For those who want an easier way to four percent consider utilities. Let's take a look at this idea and review my newest favorite utility.
UTILITIES for Dividends & Income
Bond prices and yields affect utilities. They perform in concert. When bond prices increase, the yield goes down; you already know that. During periods of inflation, bond yields increase. These increased yields compete with the yields that utility companies pay.
For instance, why buy a utility which is a stock and could go up or down significantly in price when you could buy a five year bond with the same yield and you are pretty sure you are going to get your principle returned at maturity.
Currently our economy is weak. We have a lot of unemployment. Bond prices are up and bond yields are down. They are no competition for utilities. This is why I am adding to a few positions.
CONSOLIDATED EDISON (ED) - A 2013 Dividend Machine
Consolidated Edison was a dividend machine in 2011 (http://www.themoneymadam.com/2011/08/consolidated-edison-symbol-ed-dividend.html) and again in 2012 (http://www.themoneymadam.com/2012/01/dividend-machine-con-ed-january-23-2012.html.) It makes the grade for 2013.

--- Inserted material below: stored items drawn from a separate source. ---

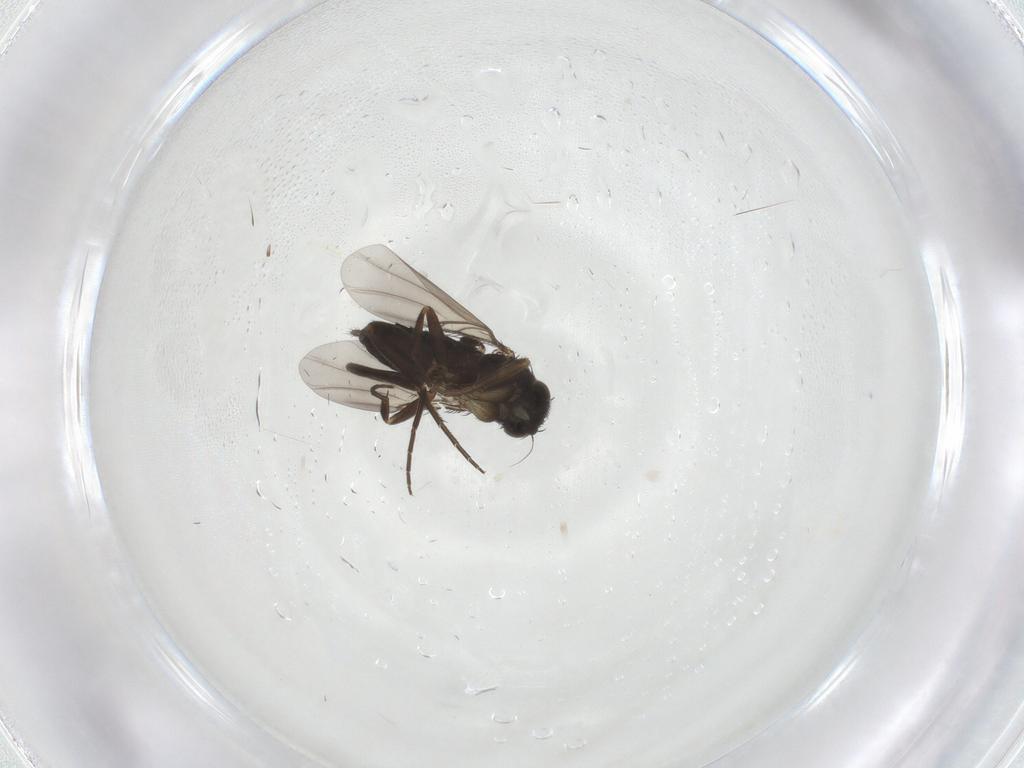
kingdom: Animalia
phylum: Arthropoda
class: Insecta
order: Diptera
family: Phoridae
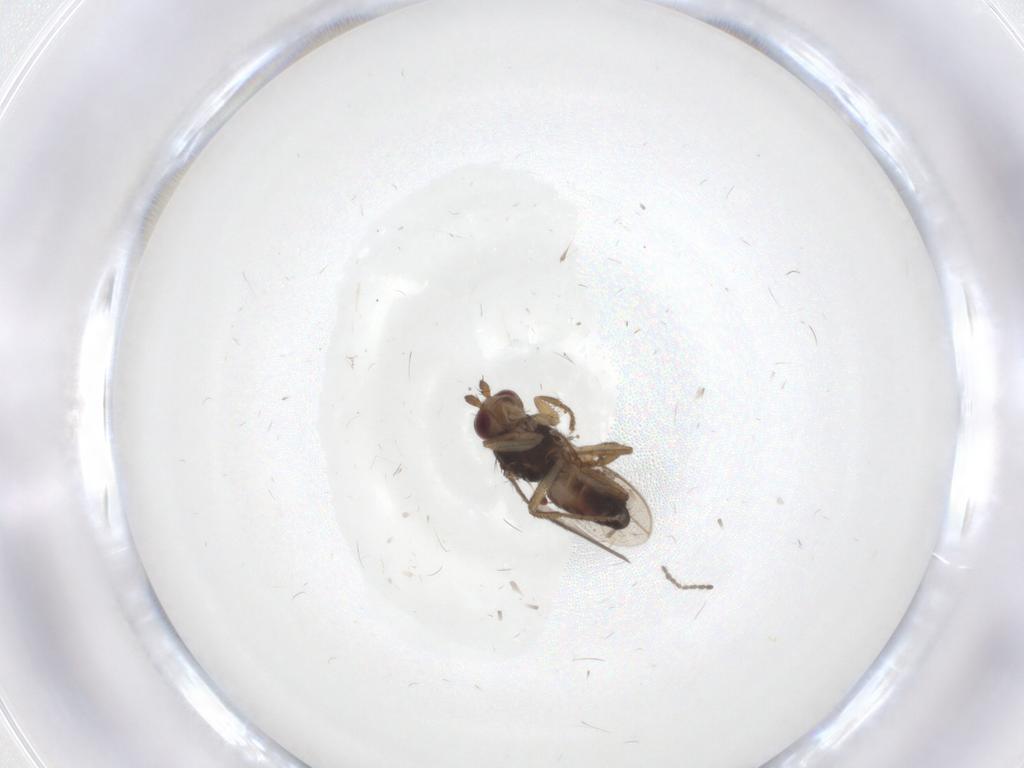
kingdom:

ED - DIVIDEND MACHINE FUNDAMENTALS
This utility pays a yield of around 4.2%. They have increased the dividend every year for more than 10 years. Earnings of $3.42 per share per year clearly exceed the dividend pay out of $2.46 per share per year. Debt to Equity Ratio (D/E) is 1.042. By all measure this is a dividend machine. I added to my position today. See the table below for a quick review of ED's dividend machine fundamentals.
Consider Consolidated Edison (ED) for the income producing portion of your portfolio.